Ask your students to invent their own quizzes to test their fellow classmates about their understanding of the content of your lesson. Ask each student to write ten questions relating to what they learned and then swap them with another student who will write comprehensive answers.

Making opinion charts

Create a large-scale T-chart in which students can list their individual opinions about the lesson content in the left-hand column and then support those opinions using the right-hand column. Not only does this demonstrate the students’ understanding of your lesson plan, but it also encourages them to think more broadly about the subject matter and to use a broader range of thinking skills.

Writing an intrigue journal

Creating intrigue journals for each student is a great way of quickly discovering what students have taken from each lesson. In the journal, they can list the most resonant, controversial, or interesting ideas that they derived from your teaching. Have them back up each idea by a brief rationale of around 100 words so that you can see the reasons behind their choices.

Just five words

A useful formative assessment technique that’s accessible to anyone is the “just five words” strategy. Students are simply required to jot down five words to sum up their key takeaway from the lesson. You can then ask them to explain or justify their choices in a class follow-up session. As part of this strategy, you may also want to introduce the “muddy moment” concept. This allows students to jot down the things that confused them most about the lesson. This helps you to immediately spot any points that need further clarification so you can address them early on.

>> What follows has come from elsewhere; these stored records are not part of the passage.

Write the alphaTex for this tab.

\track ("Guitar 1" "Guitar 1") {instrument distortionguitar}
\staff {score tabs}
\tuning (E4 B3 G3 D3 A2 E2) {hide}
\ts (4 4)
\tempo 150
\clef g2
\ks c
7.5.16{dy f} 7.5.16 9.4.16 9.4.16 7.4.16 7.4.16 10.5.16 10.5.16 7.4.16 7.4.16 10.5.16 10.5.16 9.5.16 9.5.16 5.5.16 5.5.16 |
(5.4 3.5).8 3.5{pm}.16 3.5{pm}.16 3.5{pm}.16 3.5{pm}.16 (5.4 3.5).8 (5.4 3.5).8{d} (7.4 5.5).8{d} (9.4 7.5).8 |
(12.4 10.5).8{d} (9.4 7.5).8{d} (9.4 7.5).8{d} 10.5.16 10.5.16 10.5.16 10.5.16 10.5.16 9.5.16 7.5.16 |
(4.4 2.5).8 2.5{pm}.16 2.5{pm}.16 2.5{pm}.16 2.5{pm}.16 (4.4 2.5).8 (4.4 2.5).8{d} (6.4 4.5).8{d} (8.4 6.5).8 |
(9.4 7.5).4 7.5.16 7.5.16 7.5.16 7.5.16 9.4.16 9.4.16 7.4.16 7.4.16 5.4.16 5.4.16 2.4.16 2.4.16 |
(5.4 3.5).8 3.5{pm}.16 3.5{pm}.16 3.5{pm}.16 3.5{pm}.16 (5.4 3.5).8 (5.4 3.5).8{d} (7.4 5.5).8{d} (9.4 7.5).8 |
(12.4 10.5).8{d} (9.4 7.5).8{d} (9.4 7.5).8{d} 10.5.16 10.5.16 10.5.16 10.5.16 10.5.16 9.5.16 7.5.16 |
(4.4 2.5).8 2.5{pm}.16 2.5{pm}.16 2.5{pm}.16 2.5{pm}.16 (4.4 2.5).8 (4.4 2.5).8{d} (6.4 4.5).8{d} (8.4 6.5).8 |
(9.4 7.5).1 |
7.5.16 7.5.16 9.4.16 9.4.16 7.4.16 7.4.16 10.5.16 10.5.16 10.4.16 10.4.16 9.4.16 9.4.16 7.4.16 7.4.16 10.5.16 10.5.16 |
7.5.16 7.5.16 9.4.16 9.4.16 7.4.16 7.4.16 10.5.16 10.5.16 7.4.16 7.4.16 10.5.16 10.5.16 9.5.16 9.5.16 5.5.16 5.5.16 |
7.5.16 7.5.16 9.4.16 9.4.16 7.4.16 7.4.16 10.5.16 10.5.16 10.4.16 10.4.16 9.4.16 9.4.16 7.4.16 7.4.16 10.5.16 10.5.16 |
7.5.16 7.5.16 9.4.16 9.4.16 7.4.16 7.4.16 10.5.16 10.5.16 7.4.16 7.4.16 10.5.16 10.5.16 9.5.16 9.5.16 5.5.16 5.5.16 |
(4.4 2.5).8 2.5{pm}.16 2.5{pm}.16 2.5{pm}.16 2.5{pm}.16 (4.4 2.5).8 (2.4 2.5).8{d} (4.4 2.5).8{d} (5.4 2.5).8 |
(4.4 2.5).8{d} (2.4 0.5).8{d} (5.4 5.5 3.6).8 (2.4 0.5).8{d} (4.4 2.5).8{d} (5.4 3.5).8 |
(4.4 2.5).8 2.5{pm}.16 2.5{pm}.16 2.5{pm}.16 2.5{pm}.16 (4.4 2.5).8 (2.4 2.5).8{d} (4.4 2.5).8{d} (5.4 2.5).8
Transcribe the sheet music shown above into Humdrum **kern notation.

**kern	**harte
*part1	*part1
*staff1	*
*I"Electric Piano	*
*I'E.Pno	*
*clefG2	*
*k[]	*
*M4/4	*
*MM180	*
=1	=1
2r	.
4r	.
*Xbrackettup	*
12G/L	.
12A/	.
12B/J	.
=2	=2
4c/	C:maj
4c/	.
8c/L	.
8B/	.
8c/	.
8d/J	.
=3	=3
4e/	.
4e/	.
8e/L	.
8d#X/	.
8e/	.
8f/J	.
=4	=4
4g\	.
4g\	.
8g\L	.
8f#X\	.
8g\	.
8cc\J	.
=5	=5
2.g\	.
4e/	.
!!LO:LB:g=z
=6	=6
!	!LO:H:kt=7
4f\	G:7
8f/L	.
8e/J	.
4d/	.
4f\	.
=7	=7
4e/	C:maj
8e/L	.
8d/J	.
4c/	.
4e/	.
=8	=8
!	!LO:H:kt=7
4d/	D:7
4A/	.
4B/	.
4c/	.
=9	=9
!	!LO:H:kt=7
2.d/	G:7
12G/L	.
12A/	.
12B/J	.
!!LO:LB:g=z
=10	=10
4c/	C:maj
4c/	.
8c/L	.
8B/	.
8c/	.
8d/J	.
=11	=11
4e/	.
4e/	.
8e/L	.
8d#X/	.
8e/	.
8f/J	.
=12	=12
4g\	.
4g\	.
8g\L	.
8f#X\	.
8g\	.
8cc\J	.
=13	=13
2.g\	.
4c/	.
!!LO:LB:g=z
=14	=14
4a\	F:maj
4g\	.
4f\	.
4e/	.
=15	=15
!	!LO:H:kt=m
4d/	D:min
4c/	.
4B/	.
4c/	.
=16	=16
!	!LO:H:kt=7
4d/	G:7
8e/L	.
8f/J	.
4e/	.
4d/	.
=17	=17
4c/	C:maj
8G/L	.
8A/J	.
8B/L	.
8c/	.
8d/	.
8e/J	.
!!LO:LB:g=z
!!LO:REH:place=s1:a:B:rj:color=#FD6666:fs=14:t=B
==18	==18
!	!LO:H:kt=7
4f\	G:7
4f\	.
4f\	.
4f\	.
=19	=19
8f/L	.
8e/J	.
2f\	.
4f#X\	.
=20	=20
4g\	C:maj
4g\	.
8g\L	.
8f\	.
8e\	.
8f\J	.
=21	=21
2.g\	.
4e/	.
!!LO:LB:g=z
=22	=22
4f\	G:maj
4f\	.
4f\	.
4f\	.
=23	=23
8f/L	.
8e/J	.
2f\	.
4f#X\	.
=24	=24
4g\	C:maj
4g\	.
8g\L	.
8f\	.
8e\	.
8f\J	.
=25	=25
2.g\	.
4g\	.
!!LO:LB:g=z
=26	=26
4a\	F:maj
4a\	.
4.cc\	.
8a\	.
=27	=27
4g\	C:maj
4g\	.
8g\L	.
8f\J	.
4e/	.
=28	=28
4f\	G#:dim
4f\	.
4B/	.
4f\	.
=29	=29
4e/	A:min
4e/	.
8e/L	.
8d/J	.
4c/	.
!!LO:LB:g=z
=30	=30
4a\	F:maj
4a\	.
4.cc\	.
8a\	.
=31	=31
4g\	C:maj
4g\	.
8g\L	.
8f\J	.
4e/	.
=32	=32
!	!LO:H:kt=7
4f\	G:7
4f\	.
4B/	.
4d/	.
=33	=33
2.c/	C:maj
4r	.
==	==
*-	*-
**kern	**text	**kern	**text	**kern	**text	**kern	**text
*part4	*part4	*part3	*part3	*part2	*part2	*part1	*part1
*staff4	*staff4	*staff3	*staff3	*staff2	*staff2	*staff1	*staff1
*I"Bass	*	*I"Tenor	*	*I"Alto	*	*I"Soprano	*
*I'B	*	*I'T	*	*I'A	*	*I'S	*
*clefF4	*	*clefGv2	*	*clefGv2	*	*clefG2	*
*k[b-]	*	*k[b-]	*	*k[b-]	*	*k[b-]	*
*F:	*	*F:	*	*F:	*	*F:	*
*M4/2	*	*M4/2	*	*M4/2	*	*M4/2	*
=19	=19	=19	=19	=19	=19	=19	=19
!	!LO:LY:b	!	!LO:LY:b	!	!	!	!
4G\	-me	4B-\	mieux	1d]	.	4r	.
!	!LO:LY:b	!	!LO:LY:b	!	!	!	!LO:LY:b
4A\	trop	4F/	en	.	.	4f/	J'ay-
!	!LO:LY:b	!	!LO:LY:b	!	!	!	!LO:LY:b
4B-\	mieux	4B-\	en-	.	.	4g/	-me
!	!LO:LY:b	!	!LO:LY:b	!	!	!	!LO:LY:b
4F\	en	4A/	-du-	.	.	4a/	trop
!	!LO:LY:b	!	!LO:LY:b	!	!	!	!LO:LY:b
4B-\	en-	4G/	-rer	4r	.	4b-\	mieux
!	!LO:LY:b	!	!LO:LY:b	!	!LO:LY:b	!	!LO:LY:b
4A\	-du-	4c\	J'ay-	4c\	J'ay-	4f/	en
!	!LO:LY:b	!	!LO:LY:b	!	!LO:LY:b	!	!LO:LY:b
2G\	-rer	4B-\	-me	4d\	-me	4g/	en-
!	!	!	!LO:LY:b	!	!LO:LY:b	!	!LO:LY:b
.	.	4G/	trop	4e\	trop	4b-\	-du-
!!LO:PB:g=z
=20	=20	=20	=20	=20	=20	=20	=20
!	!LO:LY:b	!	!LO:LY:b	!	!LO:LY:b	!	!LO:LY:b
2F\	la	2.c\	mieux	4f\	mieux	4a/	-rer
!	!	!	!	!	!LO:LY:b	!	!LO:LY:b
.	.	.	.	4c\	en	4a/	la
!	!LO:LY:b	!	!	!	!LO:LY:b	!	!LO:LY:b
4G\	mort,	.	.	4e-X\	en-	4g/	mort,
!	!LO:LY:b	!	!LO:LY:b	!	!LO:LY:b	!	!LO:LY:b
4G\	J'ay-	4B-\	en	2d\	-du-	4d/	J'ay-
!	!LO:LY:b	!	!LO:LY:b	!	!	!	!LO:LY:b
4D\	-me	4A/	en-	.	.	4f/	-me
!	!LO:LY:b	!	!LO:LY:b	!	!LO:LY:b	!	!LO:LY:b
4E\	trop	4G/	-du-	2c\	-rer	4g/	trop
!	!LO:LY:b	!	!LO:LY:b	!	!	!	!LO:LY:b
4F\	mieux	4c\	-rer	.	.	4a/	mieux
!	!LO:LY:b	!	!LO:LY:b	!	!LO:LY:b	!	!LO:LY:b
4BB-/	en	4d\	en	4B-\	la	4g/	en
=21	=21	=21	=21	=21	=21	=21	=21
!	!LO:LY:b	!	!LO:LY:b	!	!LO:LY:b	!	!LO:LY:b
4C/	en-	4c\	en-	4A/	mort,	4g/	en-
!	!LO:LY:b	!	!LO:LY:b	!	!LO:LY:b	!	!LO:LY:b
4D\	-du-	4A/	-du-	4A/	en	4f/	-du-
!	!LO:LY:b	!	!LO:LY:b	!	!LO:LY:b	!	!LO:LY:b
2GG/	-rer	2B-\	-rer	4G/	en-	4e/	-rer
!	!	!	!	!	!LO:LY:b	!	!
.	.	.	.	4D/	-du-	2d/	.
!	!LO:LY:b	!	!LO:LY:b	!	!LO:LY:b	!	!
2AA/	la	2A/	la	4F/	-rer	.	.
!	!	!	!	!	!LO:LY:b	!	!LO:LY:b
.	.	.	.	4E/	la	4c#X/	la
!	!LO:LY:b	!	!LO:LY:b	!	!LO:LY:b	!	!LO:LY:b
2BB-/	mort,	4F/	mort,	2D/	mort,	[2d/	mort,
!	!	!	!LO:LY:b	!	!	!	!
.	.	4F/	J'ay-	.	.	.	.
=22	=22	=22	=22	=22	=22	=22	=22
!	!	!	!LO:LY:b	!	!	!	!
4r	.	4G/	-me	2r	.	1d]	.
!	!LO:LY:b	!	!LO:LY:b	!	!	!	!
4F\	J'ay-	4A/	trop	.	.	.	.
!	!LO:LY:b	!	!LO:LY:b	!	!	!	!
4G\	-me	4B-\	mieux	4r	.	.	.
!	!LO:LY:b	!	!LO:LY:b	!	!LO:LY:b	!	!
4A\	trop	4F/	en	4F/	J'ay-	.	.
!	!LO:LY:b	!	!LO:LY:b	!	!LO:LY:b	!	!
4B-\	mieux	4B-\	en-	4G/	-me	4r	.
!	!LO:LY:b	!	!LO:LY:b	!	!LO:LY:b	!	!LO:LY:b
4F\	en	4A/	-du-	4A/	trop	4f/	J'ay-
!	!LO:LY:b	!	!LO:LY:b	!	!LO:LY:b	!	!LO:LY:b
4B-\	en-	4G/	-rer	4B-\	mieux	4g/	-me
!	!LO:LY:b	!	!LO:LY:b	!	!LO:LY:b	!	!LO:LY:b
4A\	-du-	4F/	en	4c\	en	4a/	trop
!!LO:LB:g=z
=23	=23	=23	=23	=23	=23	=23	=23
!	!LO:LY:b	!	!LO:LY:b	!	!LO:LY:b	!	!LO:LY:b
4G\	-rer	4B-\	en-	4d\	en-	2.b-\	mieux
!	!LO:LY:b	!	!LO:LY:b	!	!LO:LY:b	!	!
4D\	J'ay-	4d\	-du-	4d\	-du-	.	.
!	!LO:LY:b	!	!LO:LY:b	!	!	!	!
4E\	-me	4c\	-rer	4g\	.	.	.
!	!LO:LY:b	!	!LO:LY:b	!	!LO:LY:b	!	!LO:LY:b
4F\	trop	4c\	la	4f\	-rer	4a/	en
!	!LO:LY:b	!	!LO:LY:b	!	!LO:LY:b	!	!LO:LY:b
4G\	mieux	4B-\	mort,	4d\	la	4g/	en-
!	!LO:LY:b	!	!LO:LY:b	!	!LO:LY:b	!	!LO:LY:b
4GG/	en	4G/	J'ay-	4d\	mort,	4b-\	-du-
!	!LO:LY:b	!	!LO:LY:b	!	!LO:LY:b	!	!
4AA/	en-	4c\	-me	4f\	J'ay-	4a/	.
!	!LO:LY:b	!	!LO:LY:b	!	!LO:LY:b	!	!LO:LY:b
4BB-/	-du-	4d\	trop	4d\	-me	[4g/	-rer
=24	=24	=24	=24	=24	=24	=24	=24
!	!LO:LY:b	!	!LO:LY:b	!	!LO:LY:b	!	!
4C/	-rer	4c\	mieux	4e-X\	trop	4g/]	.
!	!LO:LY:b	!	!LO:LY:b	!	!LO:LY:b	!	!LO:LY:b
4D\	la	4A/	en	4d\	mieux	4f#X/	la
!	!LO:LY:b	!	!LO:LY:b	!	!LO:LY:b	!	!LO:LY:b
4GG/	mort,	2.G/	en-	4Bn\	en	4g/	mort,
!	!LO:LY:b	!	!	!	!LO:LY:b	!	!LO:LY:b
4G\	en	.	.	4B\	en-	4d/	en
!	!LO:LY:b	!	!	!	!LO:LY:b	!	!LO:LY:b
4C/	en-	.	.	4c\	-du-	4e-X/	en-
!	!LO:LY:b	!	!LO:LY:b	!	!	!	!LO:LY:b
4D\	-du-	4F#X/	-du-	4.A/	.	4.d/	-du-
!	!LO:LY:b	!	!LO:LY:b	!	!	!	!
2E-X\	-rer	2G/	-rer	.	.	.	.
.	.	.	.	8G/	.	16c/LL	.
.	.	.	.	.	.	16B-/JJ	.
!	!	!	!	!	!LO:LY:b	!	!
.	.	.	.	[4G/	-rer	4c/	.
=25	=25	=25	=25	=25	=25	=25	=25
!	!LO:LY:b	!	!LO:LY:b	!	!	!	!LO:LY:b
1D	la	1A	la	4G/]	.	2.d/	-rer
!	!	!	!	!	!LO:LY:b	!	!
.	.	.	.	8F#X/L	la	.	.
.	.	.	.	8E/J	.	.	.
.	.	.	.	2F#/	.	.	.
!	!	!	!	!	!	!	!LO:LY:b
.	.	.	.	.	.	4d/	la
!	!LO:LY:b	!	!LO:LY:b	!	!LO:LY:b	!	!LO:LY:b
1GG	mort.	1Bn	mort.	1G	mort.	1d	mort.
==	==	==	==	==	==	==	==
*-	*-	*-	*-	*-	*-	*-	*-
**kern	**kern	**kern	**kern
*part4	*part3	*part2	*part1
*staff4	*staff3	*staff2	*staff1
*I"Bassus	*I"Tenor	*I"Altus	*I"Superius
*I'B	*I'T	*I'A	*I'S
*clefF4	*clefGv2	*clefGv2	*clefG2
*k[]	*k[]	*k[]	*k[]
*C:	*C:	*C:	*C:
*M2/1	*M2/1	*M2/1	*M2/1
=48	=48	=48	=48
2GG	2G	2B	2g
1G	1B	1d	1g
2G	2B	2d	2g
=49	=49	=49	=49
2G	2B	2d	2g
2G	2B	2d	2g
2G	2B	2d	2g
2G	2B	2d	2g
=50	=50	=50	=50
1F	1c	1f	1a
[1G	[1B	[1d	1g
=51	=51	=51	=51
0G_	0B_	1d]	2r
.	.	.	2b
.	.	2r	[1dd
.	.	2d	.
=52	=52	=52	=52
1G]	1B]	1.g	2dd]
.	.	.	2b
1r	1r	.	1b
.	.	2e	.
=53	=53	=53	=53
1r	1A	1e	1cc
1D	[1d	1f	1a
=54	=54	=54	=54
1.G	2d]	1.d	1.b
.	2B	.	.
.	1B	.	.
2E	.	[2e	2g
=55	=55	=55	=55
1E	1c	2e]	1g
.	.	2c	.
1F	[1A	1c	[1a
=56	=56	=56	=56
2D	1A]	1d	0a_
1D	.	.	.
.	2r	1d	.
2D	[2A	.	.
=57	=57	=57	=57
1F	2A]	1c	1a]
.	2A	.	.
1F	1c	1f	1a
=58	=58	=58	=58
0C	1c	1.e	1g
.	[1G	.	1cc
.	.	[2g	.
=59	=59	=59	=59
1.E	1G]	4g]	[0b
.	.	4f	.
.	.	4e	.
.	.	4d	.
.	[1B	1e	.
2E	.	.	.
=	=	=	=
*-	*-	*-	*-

The three-two-one technique

Regardless of the subject matter, the three-two-one technique allows any teacher to pinpoint learning strengths and weaknesses in their cohort. At the end of each lesson, have students jot down three things that they learned, two interesting facts that they discovered, and a question that still remains unanswered. This formative assessment strategy enables students to clarify their learning and to raise questions without any worries. It also allows teachers to see which points (if any) require further elaboration in the upcoming lesson.

You have mail

A fun way to carry out formative assessment involves students writing a single question about the topic that they’ve been studying on an envelope. They then write the answer on a piece of paper and stick it inside the envelope. The envelopes are then swapped between classmates. Every learner reads the question and writes their own response to it on their own piece of paper. They then read the answer inside the envelope before putting their own answer slip inside. Once the envelopes have been passed around the classroom, they are then returned to the teacher’s desk. The teacher then acts as a facilitator for a class discussion, reading each question and the various answers to it in turn.

Color-coded cards

A very simple way to instantly assess learning involves the use of color-coded cards. This is an especially effective strategy when working with young learners. Give each child three colored cards — red, green and yellow. The red card means that the student is struggling and needs extra explanation. The green card means that they understand and are happy to keep going. The yellow card means that the student is experiencing some confusion and could benefit from a little clarification. When demonstrating something new, the teacher simply asks the class to show which card best represents their feelings about the lesson. You can then see at a glance which students need more support.

Student and teacher smiling
Photo: Google Edu

The benefits of checking for understanding after every lesson

Although teachers are more used to using summative assessments to determine their students’ understanding at the end of each topic, there is a strong argument for the regular use of formative assessment strategies in every classroom. Formative assessment allows teachers to assess their class’s progress after each lesson. You can instantly determine whether your lesson plan has been effective or whether it needs improvement. You can also use the results of your formative assessment to efficiently plan the next steps in your class’s learning to ensure the best possible outcomes.